Need a driver for my sound :

Motherboard: Intel Micro ATX / D845 EPI / D845 GVSR
Multi-Media Controller: Intel 82801 DB ICH 4, AC 97 Integrated audio, Ver. 5.121.25, Realtek *ALC 202A, Analog codec

Been trying to find a driver to download but just cannot connect. Tried Intel support....but I'm missing something somewhere. I downloaded a "XP Codec Pack" and installed it and everything went well but I still see the yellow " ! " in device manager. After I installed the xp pack, the "Multi-media Controller" moved down to "Sound, Video and game controller" menu from under the menu "Other devices"  

Second question: What is "SM Bus Controller". It has a yellow " ! " also. I want to take out all the yellow notices from my device manager. I want to install the driver for this also  

Help and direction from y'all would really be appreciated. I would also add, everyone is so helpful and I learn alot from everyone.


----------



## daddyhominum (Dec 2, 2005)

Re-install your motherboard drivers from the disk that came with the computer as it seems there may be a problem with the mb drivers.


----------



## foxtrotsam2 (Apr 1, 2004)

Excuse my little brain chip, I didn't explain clear enough, the motherboard is second hand and I just pieced together a computer for my own experience, there are no accompanying cd's. I just did a format and a clean install (win xp pro). It's funny, win xp pro usually finds all hardware and most times it will install all the required drivers. But not this time. I tried a reinstall twice, no avail. I am beginning to think I am beter off putting in a sound card. The board has an onboard audio, that's the one I am having problems with. I'll keep trying.


----------



## JohnWill (Oct 19, 2002)

Get Everest Home Free Edition 2.20 Download and tell us what make/model it says the MB is.


----------



## foxtrotsam2 (Apr 1, 2004)

Okay here goes:

I hope I have this right;

Motherboard ID: 63-0100-000001-00101111-051204-iBRKDL_G$SR84610B_BIOS DATE:O...
Motherboard Name: Intel Plumb Island D845 EPI / Sea Breeze D845 GVSR / Villanova D845 GLVA
Ser. #: TGSR 42137989
System Model: emachines D845 GVSR
OS: Win XP Pro SP 2


----------



## JohnWill (Oct 19, 2002)

I can't find any model like that on the eMachines website.

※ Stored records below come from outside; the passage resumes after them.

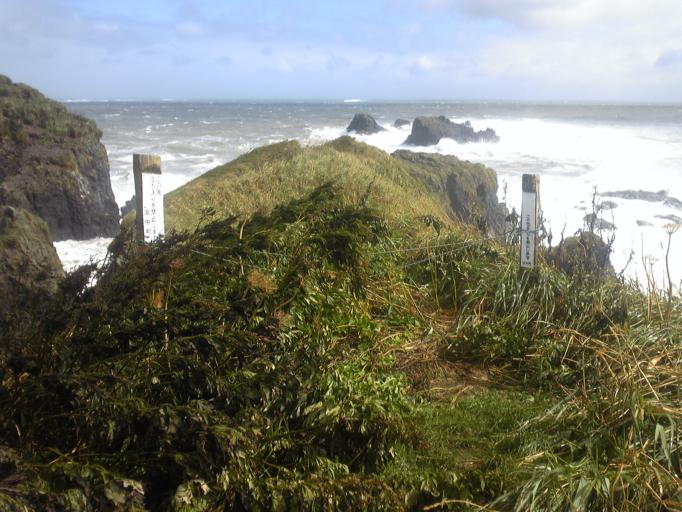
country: JP
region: Hokkaido
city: Nemuro
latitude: 43.0797
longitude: 145.1628
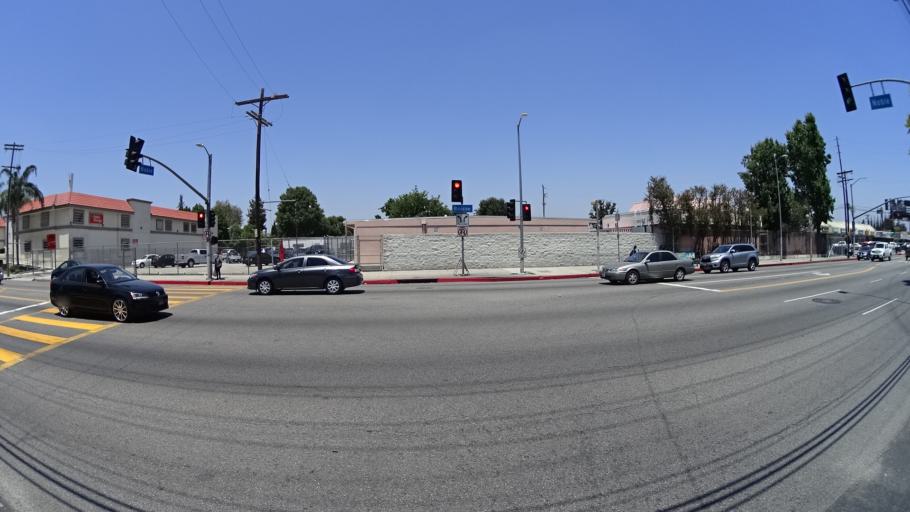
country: US
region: California
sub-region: Los Angeles County
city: Van Nuys
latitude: 34.2214
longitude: -118.4619
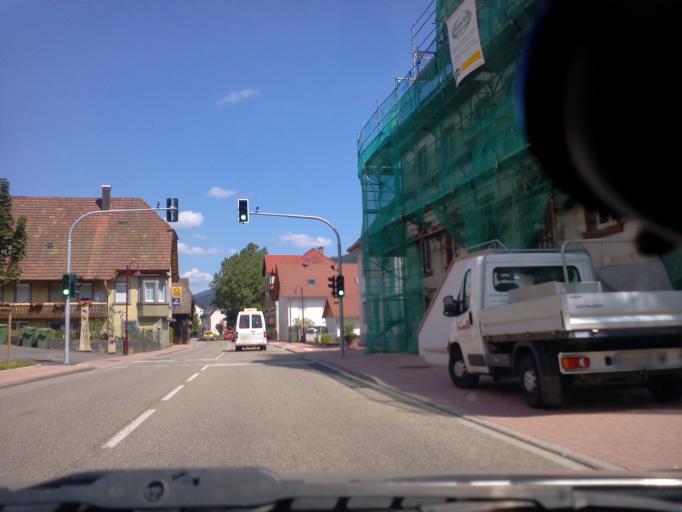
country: DE
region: Baden-Wuerttemberg
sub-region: Freiburg Region
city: Gutach (Schwarzwaldbahn)
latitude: 48.2475
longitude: 8.2116
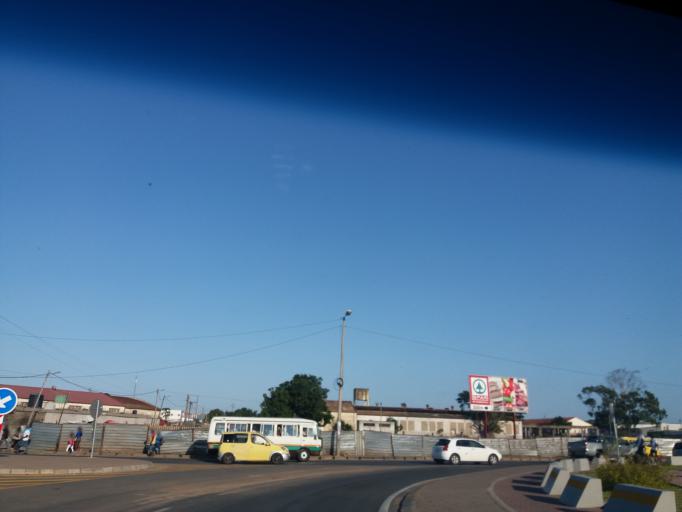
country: MZ
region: Maputo City
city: Maputo
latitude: -25.9342
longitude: 32.5505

Here is the Intel D845 GVSR motherboard driver section, the drivers you need should be here. You at least want #6, the INF file to configure the board I/O, and see where that takes you.


----------



## foxtrotsam2 (Apr 1, 2004)

Okay, I tried #6, installed, reboot, no avail.

Here's what I tried next and here's what happened.

I went to device manager, left click the yellow ( ! ) next to the "multimedia Audio Controller"' went into the update driver and it scanned then: It found "C-Media AC97 Audio Device" then it asked for a CD labelled " C-Media WDM Audio Driver"

Problem is, I don't have a CD, wish I did. The other thing I need before all this was I downloaded that AC 97 driver, installed and all but left me with the Controller problem. Is it possible that the first download and install did not go quite right, is it okay to download and reinstall from the above noted site.

Thanks for all your advice, will keep trying....


----------



## foxtrotsam2 (Apr 1, 2004)

I just tried the above, reinstalled from the website noted above, still no avail. I'm begining to think I have a problem with my onboard audio device. Maybe I'll try a third party sound card and see what happens....what do you think

Thanks again


----------



## daddyhominum (Dec 2, 2005)

http://downloadfinder.intel.com/scripts-df-external/Support_Intel.aspx#

Should have the drivers.


----------



## MysticEyes (Mar 30, 2002)

http://www.newegg.com/Product/Produ...10360057+4024&Submit=ENE&Nty=1&SubCategory=57


----------



## JohnWill (Oct 19, 2002)

From the link I provided, did you download these drivers?


> 2. Audio: Realtek AC97 [AUD_ALLOS_5.10.0.6020_PV_REALTEKAC97.EXE] (24333KB) 5.10.0.6020 2/28/2006 Download
> Integrated audio driver for Intel® Desktop Boards with AC '97 processing with the RealTek* codec. (WHQL certified)
> 
> OS:Windows* 2000, Windows* 98 SE, Windows* Me, Windows* XP Home Edition, Windows* XP Professional, Windows* XP Professional x64 Edition


----------



## foxtrotsam2 (Apr 1, 2004)

I'm gonna try a third party sound card...will take it from there

thanks for all the help


----------